■ Problem statement
Pictures stay out. Extract the lines below from the first one through the line with "right shoulder: (55, 81)", both included.

(Records from a dataset)
Content starts
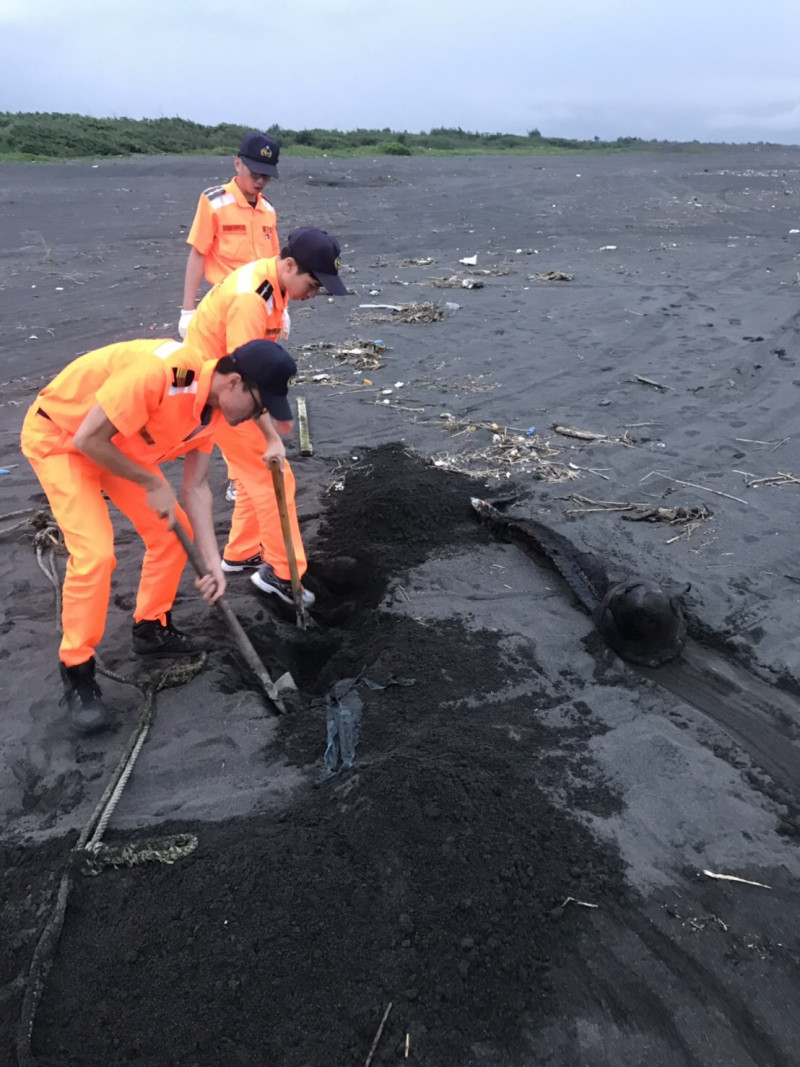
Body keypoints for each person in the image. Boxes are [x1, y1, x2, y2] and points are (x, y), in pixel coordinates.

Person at [20, 336, 297, 736]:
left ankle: (151, 627)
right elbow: (87, 439)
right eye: (260, 405)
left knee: (173, 533)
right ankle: (77, 670)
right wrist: (151, 482)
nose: (258, 416)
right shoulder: (162, 374)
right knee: (96, 553)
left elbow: (197, 488)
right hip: (63, 438)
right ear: (234, 382)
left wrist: (211, 563)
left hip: (117, 446)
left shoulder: (216, 412)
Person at [186, 226, 348, 607]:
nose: (315, 292)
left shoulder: (273, 281)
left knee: (250, 472)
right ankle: (282, 572)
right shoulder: (250, 300)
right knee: (274, 471)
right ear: (290, 264)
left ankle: (241, 553)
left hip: (225, 387)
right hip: (222, 395)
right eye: (313, 282)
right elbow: (246, 382)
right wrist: (272, 436)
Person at [179, 131, 281, 339]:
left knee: (263, 367)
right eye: (255, 174)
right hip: (227, 304)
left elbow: (275, 264)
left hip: (262, 305)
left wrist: (282, 309)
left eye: (266, 176)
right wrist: (187, 310)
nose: (260, 181)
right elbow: (198, 254)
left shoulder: (268, 209)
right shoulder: (215, 202)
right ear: (237, 164)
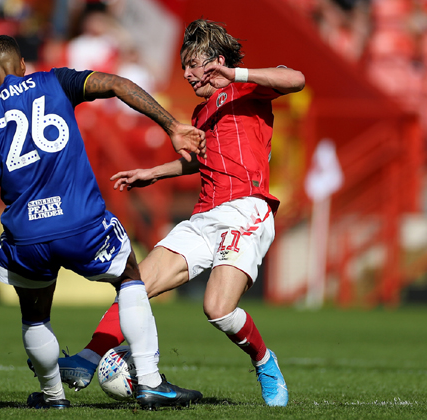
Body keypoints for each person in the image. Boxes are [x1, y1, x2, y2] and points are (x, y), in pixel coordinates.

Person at [0, 35, 206, 410]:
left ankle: (53, 397)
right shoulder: (55, 81)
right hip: (81, 223)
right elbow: (119, 84)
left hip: (27, 234)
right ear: (23, 64)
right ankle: (151, 383)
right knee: (129, 279)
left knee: (35, 316)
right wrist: (172, 125)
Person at [58, 19, 305, 407]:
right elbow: (199, 161)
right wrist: (152, 173)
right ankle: (87, 359)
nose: (187, 74)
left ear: (217, 62)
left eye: (194, 65)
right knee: (134, 284)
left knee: (217, 309)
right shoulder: (200, 111)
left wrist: (233, 73)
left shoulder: (247, 87)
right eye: (185, 65)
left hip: (245, 210)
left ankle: (264, 360)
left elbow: (296, 79)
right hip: (204, 216)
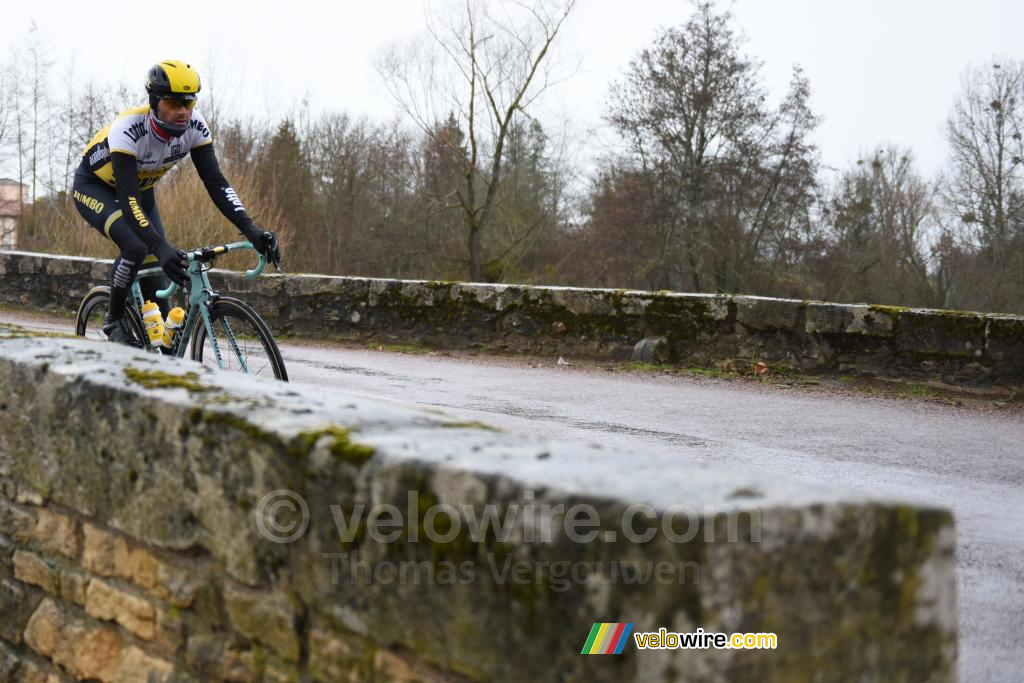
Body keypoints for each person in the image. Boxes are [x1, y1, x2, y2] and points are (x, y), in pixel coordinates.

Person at [72, 59, 280, 345]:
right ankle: (114, 318)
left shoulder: (195, 127)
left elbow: (216, 183)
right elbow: (128, 198)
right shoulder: (129, 129)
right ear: (155, 102)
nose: (183, 112)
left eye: (189, 103)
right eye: (174, 103)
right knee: (137, 246)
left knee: (159, 281)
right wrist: (158, 245)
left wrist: (250, 228)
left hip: (141, 190)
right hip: (96, 187)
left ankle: (160, 347)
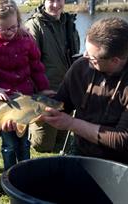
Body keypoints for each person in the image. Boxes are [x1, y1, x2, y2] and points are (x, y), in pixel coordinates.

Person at [36, 17, 128, 172]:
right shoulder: (81, 67)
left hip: (126, 164)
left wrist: (71, 123)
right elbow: (61, 105)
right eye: (86, 51)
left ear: (115, 61)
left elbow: (124, 140)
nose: (85, 57)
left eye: (93, 57)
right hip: (82, 152)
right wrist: (30, 108)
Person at [0, 0, 54, 171]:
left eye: (12, 27)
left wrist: (43, 88)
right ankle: (9, 173)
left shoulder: (26, 38)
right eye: (2, 28)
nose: (8, 32)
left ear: (19, 22)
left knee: (24, 141)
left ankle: (26, 170)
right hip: (5, 101)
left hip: (25, 99)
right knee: (9, 143)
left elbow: (37, 68)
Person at [25, 0, 80, 152]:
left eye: (59, 0)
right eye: (51, 1)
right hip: (45, 95)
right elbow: (29, 64)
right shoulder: (34, 25)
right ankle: (29, 123)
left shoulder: (69, 22)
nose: (56, 5)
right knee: (42, 146)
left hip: (66, 92)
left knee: (63, 142)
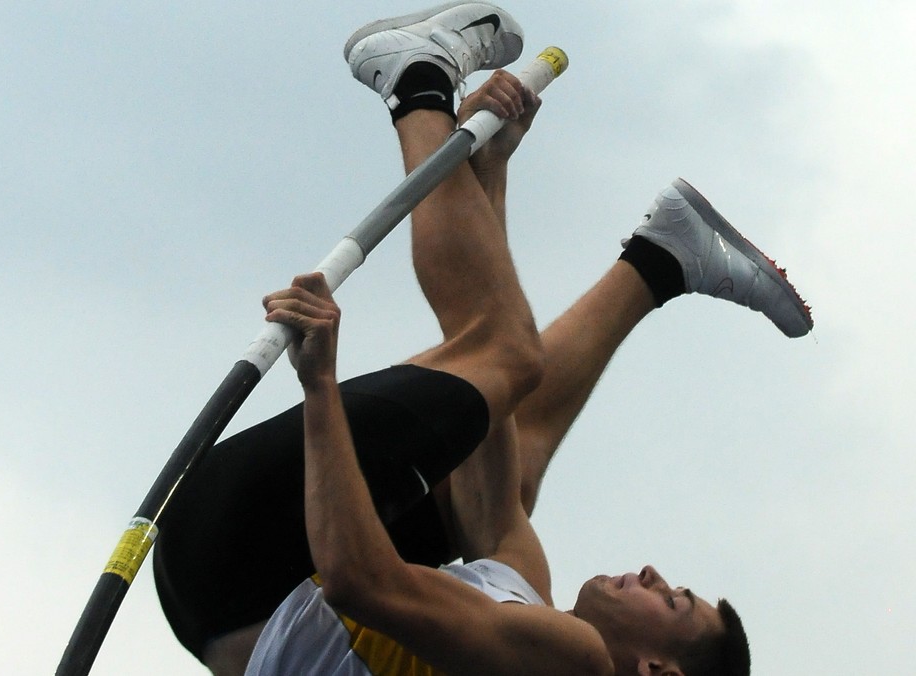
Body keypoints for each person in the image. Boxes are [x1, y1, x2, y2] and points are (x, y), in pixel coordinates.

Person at [152, 3, 811, 675]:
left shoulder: (577, 661)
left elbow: (359, 581)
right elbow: (489, 449)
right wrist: (486, 169)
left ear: (653, 670)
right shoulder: (526, 597)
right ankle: (660, 261)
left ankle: (415, 81)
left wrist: (319, 381)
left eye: (675, 602)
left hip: (242, 564)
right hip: (221, 579)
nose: (652, 572)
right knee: (512, 447)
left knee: (505, 354)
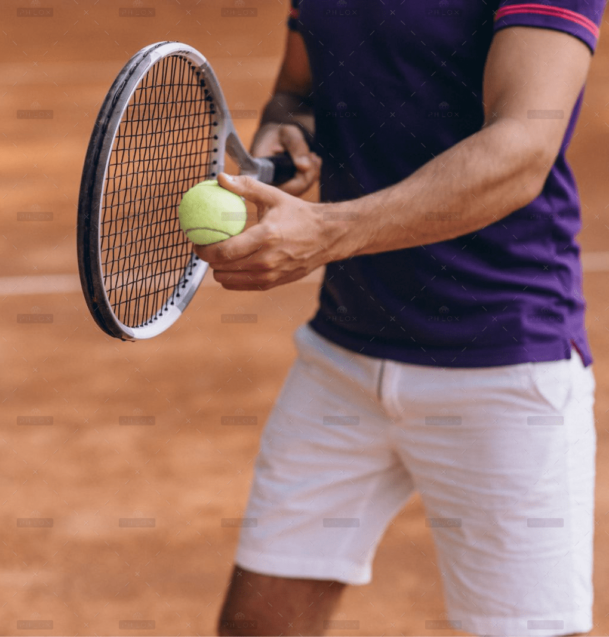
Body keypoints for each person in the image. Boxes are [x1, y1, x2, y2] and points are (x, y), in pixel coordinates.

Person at [195, 1, 605, 635]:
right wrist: (289, 127)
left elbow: (523, 147)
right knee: (257, 627)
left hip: (500, 363)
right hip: (343, 356)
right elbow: (299, 86)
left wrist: (329, 231)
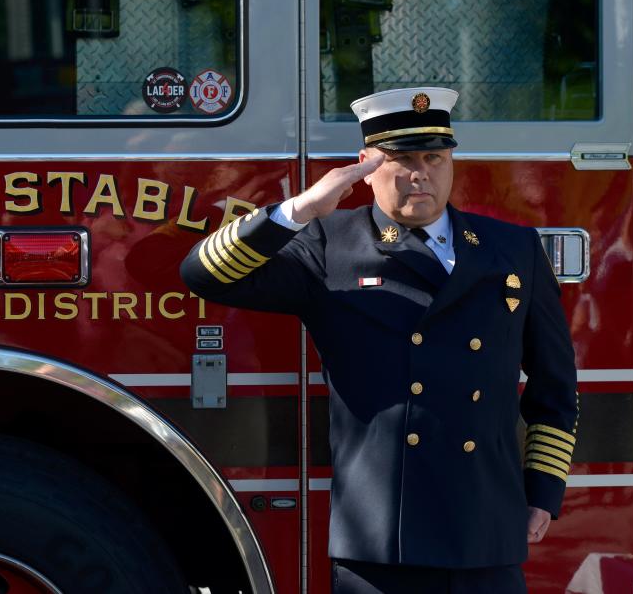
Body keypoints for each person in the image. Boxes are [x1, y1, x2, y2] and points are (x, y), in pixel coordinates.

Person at [180, 87, 578, 594]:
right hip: (382, 537)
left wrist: (543, 491)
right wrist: (300, 210)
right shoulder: (329, 245)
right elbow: (203, 274)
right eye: (403, 159)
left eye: (434, 157)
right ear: (366, 165)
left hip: (486, 528)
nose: (421, 173)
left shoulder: (511, 248)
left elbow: (556, 385)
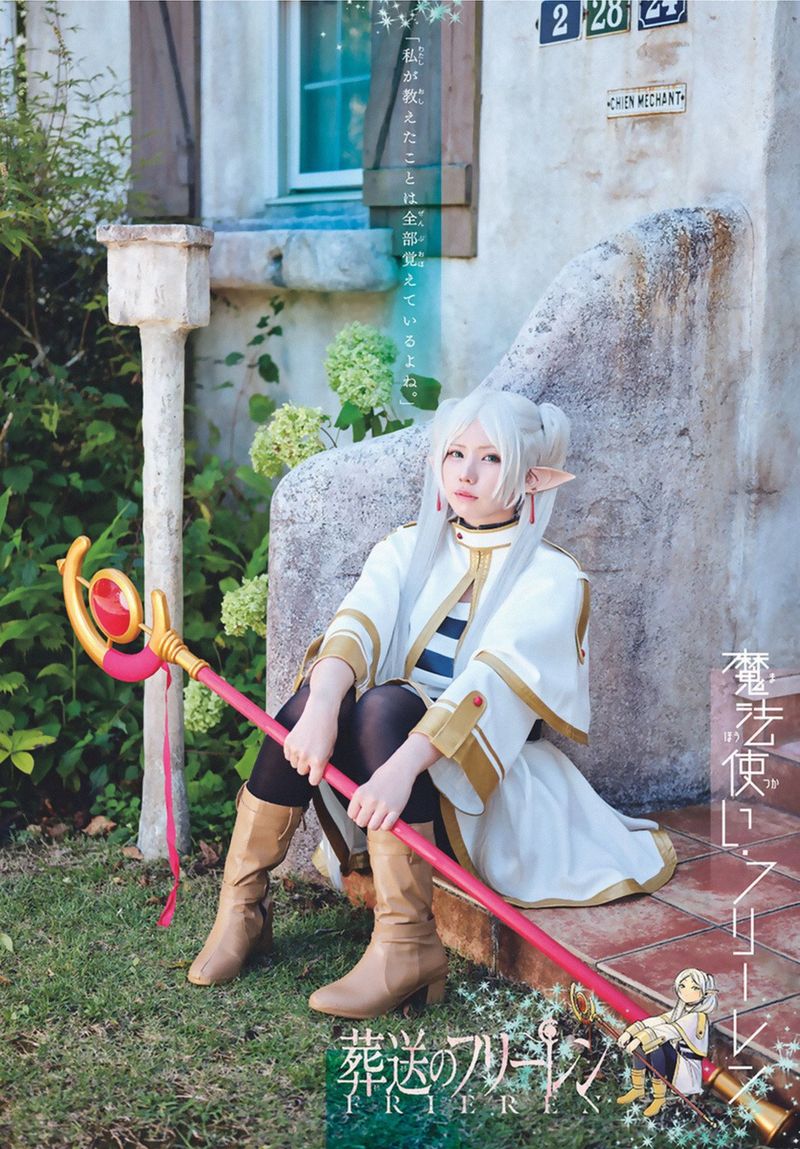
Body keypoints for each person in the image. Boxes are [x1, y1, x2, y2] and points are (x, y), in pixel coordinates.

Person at [187, 390, 677, 1019]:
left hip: (480, 786)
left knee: (386, 707)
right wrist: (322, 705)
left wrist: (401, 768)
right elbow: (356, 623)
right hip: (385, 773)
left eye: (490, 458)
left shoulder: (553, 578)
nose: (466, 473)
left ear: (531, 478)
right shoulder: (407, 546)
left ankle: (407, 944)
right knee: (317, 702)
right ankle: (242, 909)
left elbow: (489, 688)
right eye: (454, 454)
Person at [616, 967, 717, 1116]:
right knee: (648, 1041)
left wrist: (638, 1038)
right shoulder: (681, 1011)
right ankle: (638, 1088)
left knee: (655, 1044)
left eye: (694, 988)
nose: (686, 991)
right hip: (675, 1061)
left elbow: (668, 1030)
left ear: (705, 993)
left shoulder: (696, 1017)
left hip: (686, 1068)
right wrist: (630, 1032)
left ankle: (659, 1098)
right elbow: (658, 1021)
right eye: (682, 986)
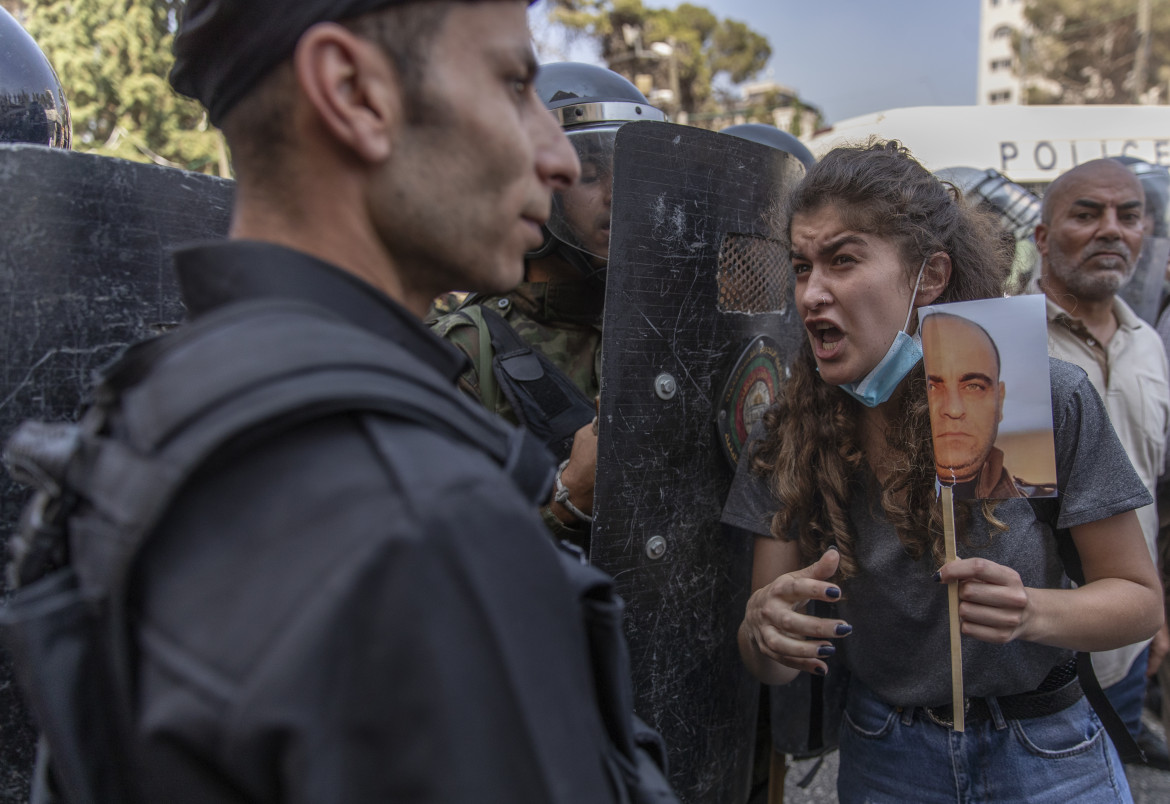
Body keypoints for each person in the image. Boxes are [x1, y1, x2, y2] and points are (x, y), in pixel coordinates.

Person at [85, 1, 661, 800]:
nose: (558, 159)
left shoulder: (160, 408)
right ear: (353, 92)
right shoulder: (424, 514)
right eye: (512, 84)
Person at [723, 140, 1163, 802]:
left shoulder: (1034, 396)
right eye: (802, 265)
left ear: (929, 276)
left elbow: (1137, 599)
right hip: (886, 757)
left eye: (842, 261)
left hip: (1048, 755)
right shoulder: (788, 430)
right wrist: (764, 629)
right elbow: (771, 663)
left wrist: (1032, 612)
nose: (813, 293)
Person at [431, 62, 665, 549]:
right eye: (591, 174)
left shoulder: (667, 323)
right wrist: (568, 498)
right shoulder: (466, 353)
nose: (617, 194)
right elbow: (446, 563)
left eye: (631, 173)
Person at [1032, 158, 1170, 764]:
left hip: (1129, 647)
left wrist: (1156, 611)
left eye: (1129, 215)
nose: (1112, 230)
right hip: (1035, 658)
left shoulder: (1150, 343)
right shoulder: (997, 343)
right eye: (1086, 214)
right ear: (1041, 237)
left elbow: (1154, 491)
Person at [921, 312, 1026, 499]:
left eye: (973, 386)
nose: (953, 409)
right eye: (932, 387)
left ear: (999, 400)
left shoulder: (1035, 505)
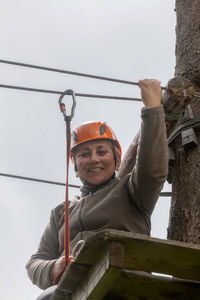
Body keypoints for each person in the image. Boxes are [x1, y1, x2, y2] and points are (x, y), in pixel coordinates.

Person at [26, 79, 168, 300]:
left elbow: (152, 170)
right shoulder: (61, 213)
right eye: (84, 154)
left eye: (101, 151)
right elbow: (35, 262)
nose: (94, 159)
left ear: (117, 159)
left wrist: (152, 109)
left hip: (122, 283)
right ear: (75, 167)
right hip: (77, 291)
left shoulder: (131, 190)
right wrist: (55, 266)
Content ends
■ Answer to the exercise
Body keypoints for each person in the image. Boxes are [x1, y1, x2, y2] and points are (x, y), in pixel coordinates.

Person at [20, 336, 297, 736]:
left ankle: (151, 627)
right elbow: (87, 439)
right eye: (260, 405)
left knee: (173, 533)
right ankle: (77, 670)
right wrist: (151, 482)
nose: (258, 416)
right shoulder: (162, 374)
right knee: (96, 553)
left elbow: (197, 488)
right hip: (63, 438)
right ear: (234, 382)
left wrist: (211, 563)
left hip: (117, 446)
left shoulder: (216, 412)
Person at [186, 226, 348, 607]:
nose: (315, 292)
left shoulder: (273, 281)
left knee: (250, 472)
right ankle: (282, 572)
right shoulder: (250, 300)
right knee: (274, 471)
right ear: (290, 264)
left ankle: (241, 553)
left hip: (225, 387)
right hip: (222, 395)
right eye: (313, 282)
right elbow: (246, 382)
right wrist: (272, 436)
Person at [179, 131, 281, 339]:
left knee: (263, 367)
right eye: (255, 174)
right hip: (227, 304)
left elbow: (275, 264)
left hip: (262, 305)
left wrist: (282, 309)
left eye: (266, 176)
right wrist: (187, 310)
nose: (260, 181)
right elbow: (198, 254)
left shoulder: (268, 209)
right shoulder: (215, 202)
right ear: (237, 164)
Body keypoints for each person in the image. Boxes are [x1, y1, x2, y2] and points are (x, y), in pixel coordinates.

Person at [0, 35, 206, 410]:
left ankle: (53, 397)
right shoulder: (55, 81)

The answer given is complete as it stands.